Vern Traversie and the Worst Place to Be an Indian – ICTMN.com
The rub comes from the fact that which side of the line you stand on determines much about how you live and how you are treated—at the bank, grocery store, post office, your child’s school, civic institutions, and yes, even the hospital. There are exceptions, but overwhelmingly it is the non-Indians who hold the power, and not everyone plays nice.
For those who live on the other side of the color line, every day can bring small indignities, strained interactions or frustrating stonewalls to disrupt the normal life flow from wake-up to sundown. It is an accepted but loathed part of living in the areas off of the Indian reservations in western South Dakota. But no place is this tension more keenly felt than in Rapid City.
In 1999, the U.S. Commission on Civil Rights held a hearing in Rapid City after “a series of high-profile cases involving the unsolved deaths of several American Indians…brought tensions to the surface.” I was one of the many people who felt relief that someone was listening and assumed help would come as a result. Many of us waited for hours to testify. It was the elders in the room who reminded everyone that the Commission had been there 20 years earlier, and not much had changed. Now we fast-forward to 2012—13 years hence—and despite our hopes in 1999, it seems we have made little progress.
Enter Vern Traversie. He is a blind and physically disabled 69-year old elder from the Cheyenne River reservation who claims to be the victim of a hate crime. Scars on his abdomen, a result of heart surgery at Rapid City Regional Hospital in September, 2011, appear to depict the letters KKK, referring to the Klu Klux Klan. That is, according to his supporters, a few hundred of which marched in protest in Rapid City on Monday.

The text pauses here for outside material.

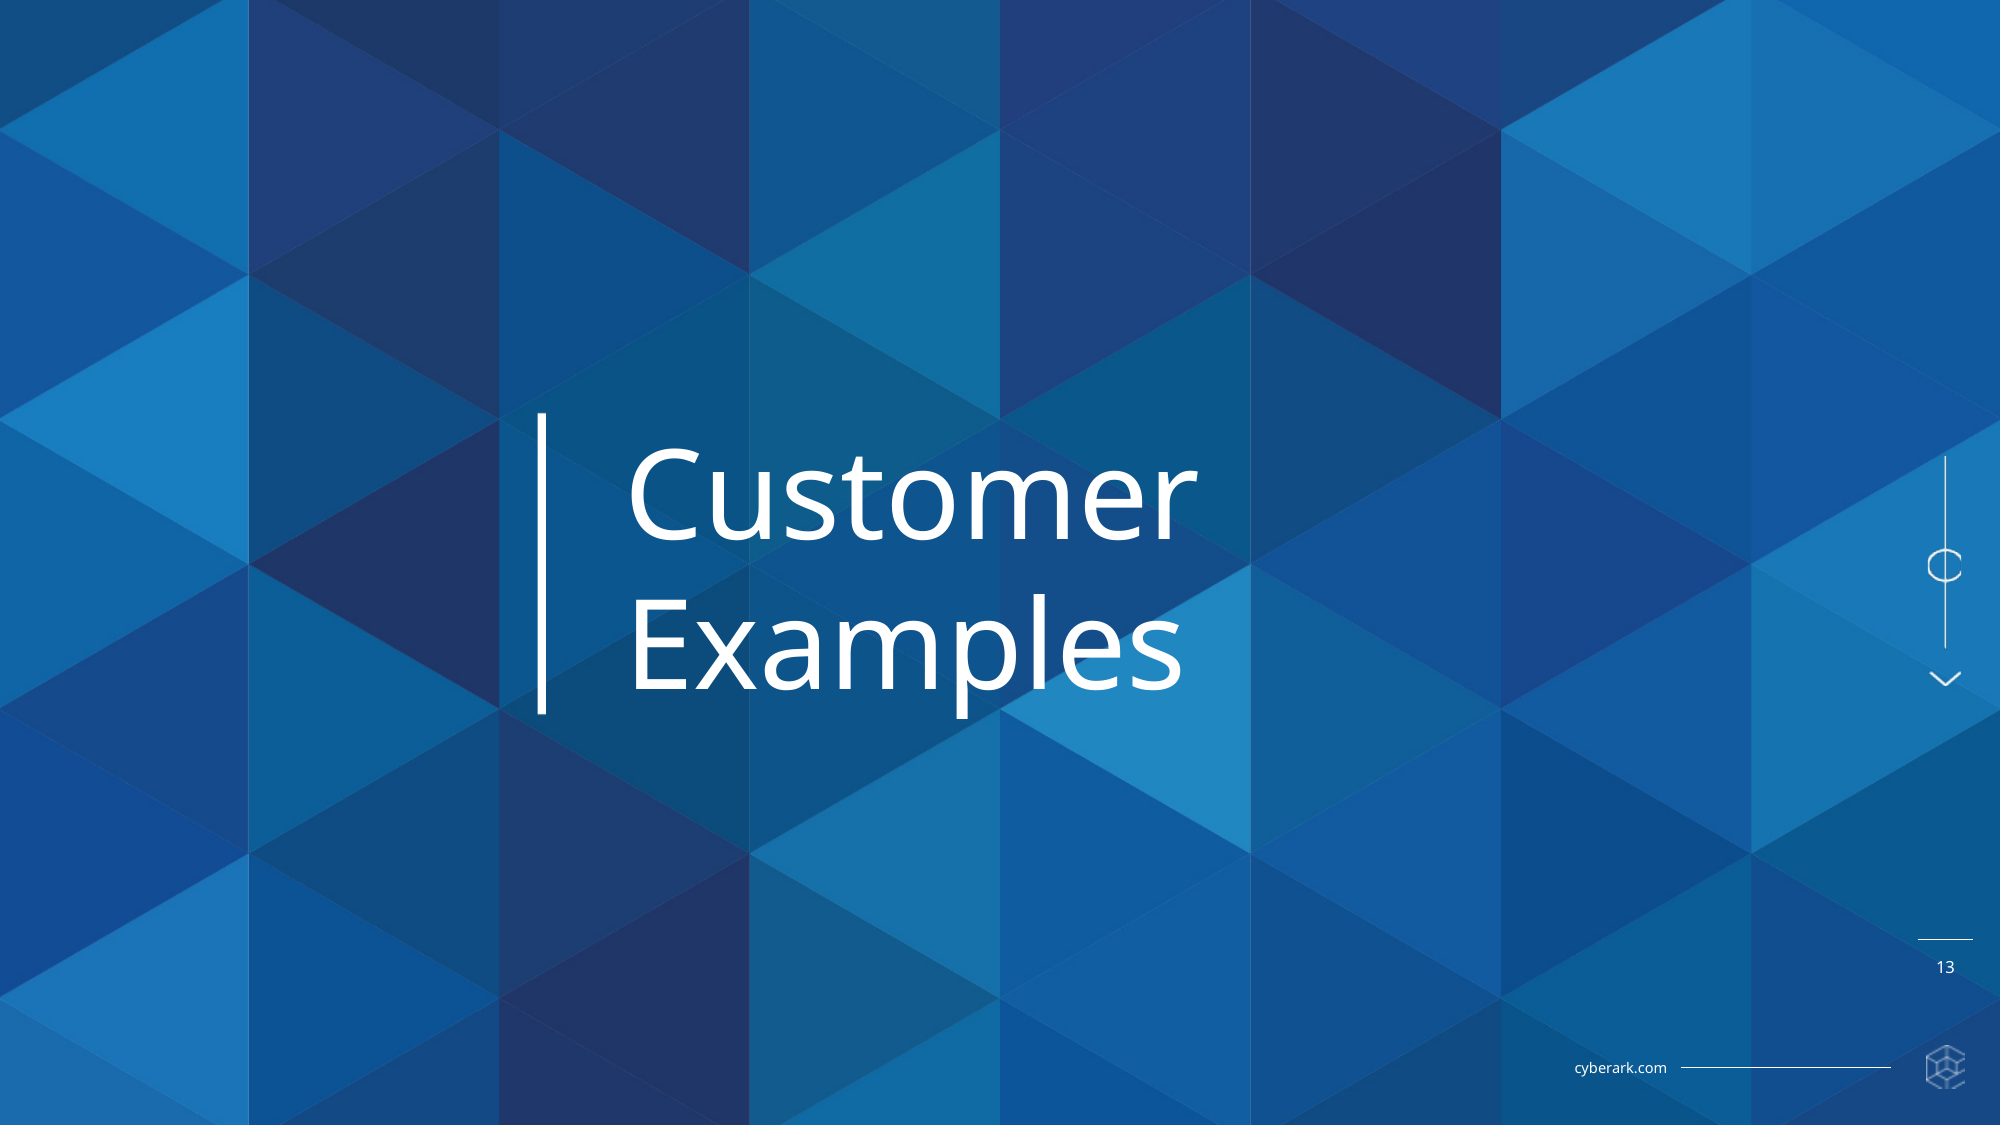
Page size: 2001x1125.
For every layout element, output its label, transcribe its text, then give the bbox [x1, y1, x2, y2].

title Customer Examples [624, 412, 1716, 716]
picture [0, 0, 2000, 1125]
slide_number 13 [1917, 938, 1974, 999]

Not everyone agrees. A Sioux Falls-based reporter for the Associated Press likened the purported KKK markings to “spotting the Madonna in a water stain.” This story has been featured in a number of national news outlets, including The Washington Post, and has set the tone for the media coverage, furthering the sense of frustration felt by some. Oglala Lakota Cheryl Cedar Face lamented, “The way the media covers Native issues makes it all seem like a big joke. Very rarely do I read something that conveys why people are upset or acknowledges that racism does exist.”